Records contained in a dataset
▬▬▬

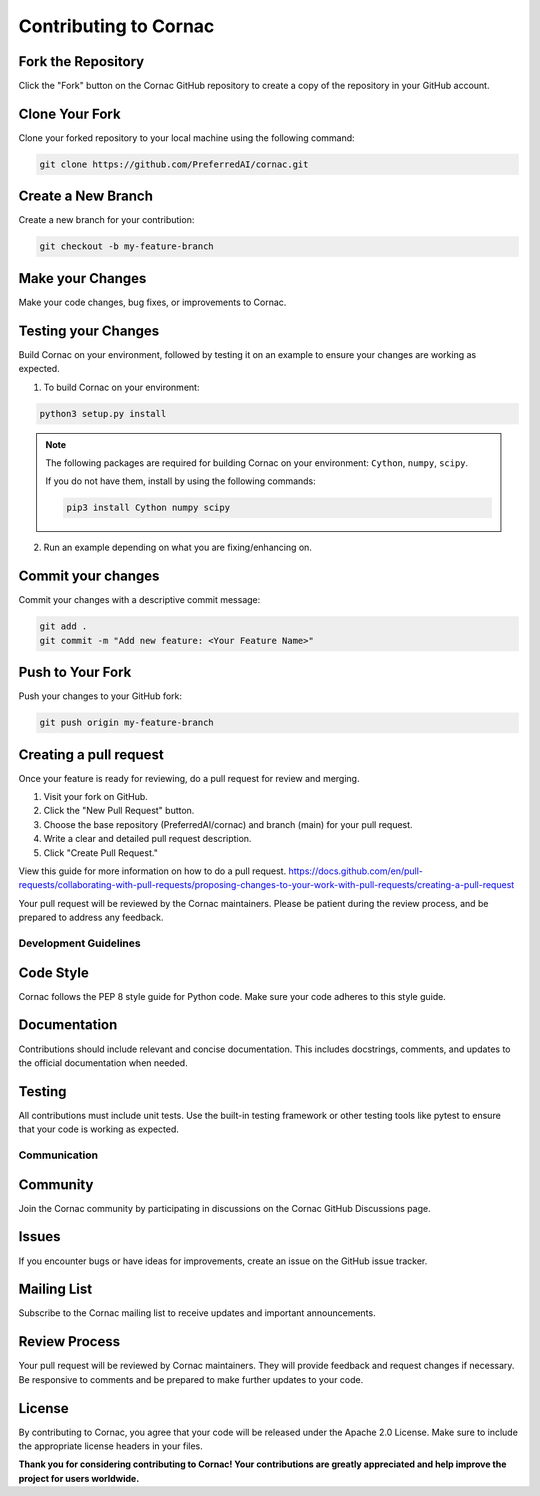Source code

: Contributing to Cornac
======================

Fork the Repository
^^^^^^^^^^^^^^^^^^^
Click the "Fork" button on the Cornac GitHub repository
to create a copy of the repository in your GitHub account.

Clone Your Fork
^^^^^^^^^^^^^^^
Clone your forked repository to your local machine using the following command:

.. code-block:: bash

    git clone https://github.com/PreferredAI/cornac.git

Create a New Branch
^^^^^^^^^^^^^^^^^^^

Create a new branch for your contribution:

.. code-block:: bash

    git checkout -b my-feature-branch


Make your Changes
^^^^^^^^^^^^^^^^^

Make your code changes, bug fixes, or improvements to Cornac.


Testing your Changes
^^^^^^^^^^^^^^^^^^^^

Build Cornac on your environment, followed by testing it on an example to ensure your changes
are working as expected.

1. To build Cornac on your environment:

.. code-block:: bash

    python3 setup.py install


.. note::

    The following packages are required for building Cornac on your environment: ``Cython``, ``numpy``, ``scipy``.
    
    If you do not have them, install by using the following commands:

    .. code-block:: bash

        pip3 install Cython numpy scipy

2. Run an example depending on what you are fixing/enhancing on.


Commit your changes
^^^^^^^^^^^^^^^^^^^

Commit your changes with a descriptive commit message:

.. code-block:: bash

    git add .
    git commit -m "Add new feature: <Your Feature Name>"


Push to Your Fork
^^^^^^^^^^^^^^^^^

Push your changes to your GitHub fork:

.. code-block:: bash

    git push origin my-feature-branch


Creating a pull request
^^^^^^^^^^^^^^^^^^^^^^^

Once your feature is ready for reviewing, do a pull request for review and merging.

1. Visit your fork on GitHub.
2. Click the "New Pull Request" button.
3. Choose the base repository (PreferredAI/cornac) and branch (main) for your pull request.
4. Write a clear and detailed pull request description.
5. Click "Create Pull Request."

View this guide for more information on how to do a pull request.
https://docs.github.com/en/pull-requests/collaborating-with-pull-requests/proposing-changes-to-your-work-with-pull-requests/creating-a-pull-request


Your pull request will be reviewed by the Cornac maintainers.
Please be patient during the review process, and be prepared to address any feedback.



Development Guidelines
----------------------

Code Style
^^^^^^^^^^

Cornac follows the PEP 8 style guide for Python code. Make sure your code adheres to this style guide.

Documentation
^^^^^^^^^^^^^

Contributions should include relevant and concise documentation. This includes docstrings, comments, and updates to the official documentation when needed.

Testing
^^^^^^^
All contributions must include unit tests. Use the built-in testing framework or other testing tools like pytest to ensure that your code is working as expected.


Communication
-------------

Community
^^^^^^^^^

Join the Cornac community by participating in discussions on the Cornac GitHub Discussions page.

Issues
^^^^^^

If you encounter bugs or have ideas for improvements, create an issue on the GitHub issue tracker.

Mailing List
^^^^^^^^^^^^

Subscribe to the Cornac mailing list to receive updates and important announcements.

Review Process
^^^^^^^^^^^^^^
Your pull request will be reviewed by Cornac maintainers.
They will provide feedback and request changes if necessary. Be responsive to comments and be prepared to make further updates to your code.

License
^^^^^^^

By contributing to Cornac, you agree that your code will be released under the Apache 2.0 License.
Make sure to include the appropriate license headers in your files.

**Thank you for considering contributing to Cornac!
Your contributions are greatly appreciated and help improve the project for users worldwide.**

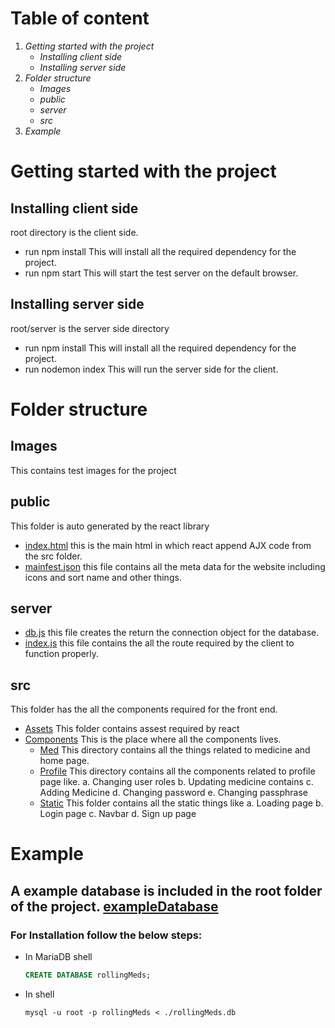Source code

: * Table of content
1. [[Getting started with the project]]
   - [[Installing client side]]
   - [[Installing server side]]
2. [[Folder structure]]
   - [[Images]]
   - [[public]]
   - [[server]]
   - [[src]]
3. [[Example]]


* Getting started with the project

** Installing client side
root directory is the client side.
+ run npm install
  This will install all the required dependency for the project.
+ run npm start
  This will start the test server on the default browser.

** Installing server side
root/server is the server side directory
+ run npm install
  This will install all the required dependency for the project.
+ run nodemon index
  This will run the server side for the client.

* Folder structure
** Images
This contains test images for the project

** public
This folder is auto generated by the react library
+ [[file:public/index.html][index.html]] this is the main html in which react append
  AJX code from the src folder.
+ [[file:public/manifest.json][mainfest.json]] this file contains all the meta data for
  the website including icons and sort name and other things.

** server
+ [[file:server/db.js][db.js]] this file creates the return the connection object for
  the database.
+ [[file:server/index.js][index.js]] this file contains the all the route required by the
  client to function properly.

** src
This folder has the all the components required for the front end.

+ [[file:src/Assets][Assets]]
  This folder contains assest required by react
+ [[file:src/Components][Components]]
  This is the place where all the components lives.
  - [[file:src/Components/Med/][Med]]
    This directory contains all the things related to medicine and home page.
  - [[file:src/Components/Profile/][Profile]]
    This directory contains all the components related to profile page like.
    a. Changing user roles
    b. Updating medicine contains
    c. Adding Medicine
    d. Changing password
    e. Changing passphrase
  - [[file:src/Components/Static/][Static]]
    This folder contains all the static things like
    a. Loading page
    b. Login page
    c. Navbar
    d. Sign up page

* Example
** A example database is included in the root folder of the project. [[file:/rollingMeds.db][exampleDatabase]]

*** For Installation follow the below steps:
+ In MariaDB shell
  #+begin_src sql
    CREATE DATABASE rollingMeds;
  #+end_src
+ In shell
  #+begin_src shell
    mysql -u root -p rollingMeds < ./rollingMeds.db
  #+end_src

▬▬▬

## Exercise aim
Repeat the entries faithfully. Any picture gets left out.

## The answer
Source code

: Contributing to Cornac
======================

Fork the Repository
^^^^^^^^^^^^^^^^^^^
Click the "Fork" button on the Cornac GitHub repository
to create a copy of the repository in your GitHub account.

Clone Your Fork
^^^^^^^^^^^^^^^
Clone your forked repository to your local machine using the following command:

.. code-block:: bash

    git clone https://github.com/PreferredAI/cornac.git

Create a New Branch
^^^^^^^^^^^^^^^^^^^

Create a new branch for your contribution:

.. code-block:: bash

    git checkout -b my-feature-branch


Make your Changes
^^^^^^^^^^^^^^^^^

Make your code changes, bug fixes, or improvements to Cornac.


Testing your Changes
^^^^^^^^^^^^^^^^^^^^

Build Cornac on your environment, followed by testing it on an example to ensure your changes
are working as expected.

1. To build Cornac on your environment:

.. code-block:: bash

    python3 setup.py install


.. note::

    The following packages are required for building Cornac on your environment: ``Cython``, ``numpy``, ``scipy``.
    
    If you do not have them, install by using the following commands:

    .. code-block:: bash

        pip3 install Cython numpy scipy

2. Run an example depending on what you are fixing/enhancing on.


Commit your changes
^^^^^^^^^^^^^^^^^^^

Commit your changes with a descriptive commit message:

.. code-block:: bash

    git add .
    git commit -m "Add new feature: <Your Feature Name>"


Push to Your Fork
^^^^^^^^^^^^^^^^^

Push your changes to your GitHub fork:

.. code-block:: bash

    git push origin my-feature-branch


Creating a pull request
^^^^^^^^^^^^^^^^^^^^^^^

Once your feature is ready for reviewing, do a pull request for review and merging.

1. Visit your fork on GitHub.
2. Click the "New Pull Request" button.
3. Choose the base repository (PreferredAI/cornac) and branch (main) for your pull request.
4. Write a clear and detailed pull request description.
5. Click "Create Pull Request."

View this guide for more information on how to do a pull request.
https://docs.github.com/en/pull-requests/collaborating-with-pull-requests/proposing-changes-to-your-work-with-pull-requests/creating-a-pull-request


Your pull request will be reviewed by the Cornac maintainers.
Please be patient during the review process, and be prepared to address any feedback.



Development Guidelines
----------------------

Code Style
^^^^^^^^^^

Cornac follows the PEP 8 style guide for Python code. Make sure your code adheres to this style guide.

Documentation
^^^^^^^^^^^^^

Contributions should include relevant and concise documentation. This includes docstrings, comments, and updates to the official documentation when needed.

Testing
^^^^^^^
All contributions must include unit tests. Use the built-in testing framework or other testing tools like pytest to ensure that your code is working as expected.


Communication
-------------

Community
^^^^^^^^^

Join the Cornac community by participating in discussions on the Cornac GitHub Discussions page.

Issues
^^^^^^

If you encounter bugs or have ideas for improvements, create an issue on the GitHub issue tracker.

Mailing List
^^^^^^^^^^^^

Subscribe to the Cornac mailing list to receive updates and important announcements.

Review Process
^^^^^^^^^^^^^^
Your pull request will be reviewed by Cornac maintainers.
They will provide feedback and request changes if necessary. Be responsive to comments and be prepared to make further updates to your code.

License
^^^^^^^

By contributing to Cornac, you agree that your code will be released under the Apache 2.0 License.
Make sure to include the appropriate license headers in your files.

**Thank you for considering contributing to Cornac!
Your contributions are greatly appreciated and help improve the project for users worldwide.**

Source code

: * Table of content
1. [[Getting started with the project]]
   - [[Installing client side]]
   - [[Installing server side]]
2. [[Folder structure]]
   - [[Images]]
   - [[public]]
   - [[server]]
   - [[src]]
3. [[Example]]


* Getting started with the project

** Installing client side
root directory is the client side.
+ run npm install
  This will install all the required dependency for the project.
+ run npm start
  This will start the test server on the default browser.

** Installing server side
root/server is the server side directory
+ run npm install
  This will install all the required dependency for the project.
+ run nodemon index
  This will run the server side for the client.

* Folder structure
** Images
This contains test images for the project

** public
This folder is auto generated by the react library
+ [[file:public/index.html][index.html]] this is the main html in which react append
  AJX code from the src folder.
+ [[file:public/manifest.json][mainfest.json]] this file contains all the meta data for
  the website including icons and sort name and other things.

** server
+ [[file:server/db.js][db.js]] this file creates the return the connection object for
  the database.
+ [[file:server/index.js][index.js]] this file contains the all the route required by the
  client to function properly.

** src
This folder has the all the components required for the front end.

+ [[file:src/Assets][Assets]]
  This folder contains assest required by react
+ [[file:src/Components][Components]]
  This is the place where all the components lives.
  - [[file:src/Components/Med/][Med]]
    This directory contains all the things related to medicine and home page.
  - [[file:src/Components/Profile/][Profile]]
    This directory contains all the components related to profile page like.
    a. Changing user roles
    b. Updating medicine contains
    c. Adding Medicine
    d. Changing password
    e. Changing passphrase
  - [[file:src/Components/Static/][Static]]
    This folder contains all the static things like
    a. Loading page
    b. Login page
    c. Navbar
    d. Sign up page

* Example
** A example database is included in the root folder of the project. [[file:/rollingMeds.db][exampleDatabase]]

*** For Installation follow the below steps:
+ In MariaDB shell
  #+begin_src sql
    CREATE DATABASE rollingMeds;
  #+end_src
+ In shell
  #+begin_src shell
    mysql -u root -p rollingMeds < ./rollingMeds.db
  #+end_src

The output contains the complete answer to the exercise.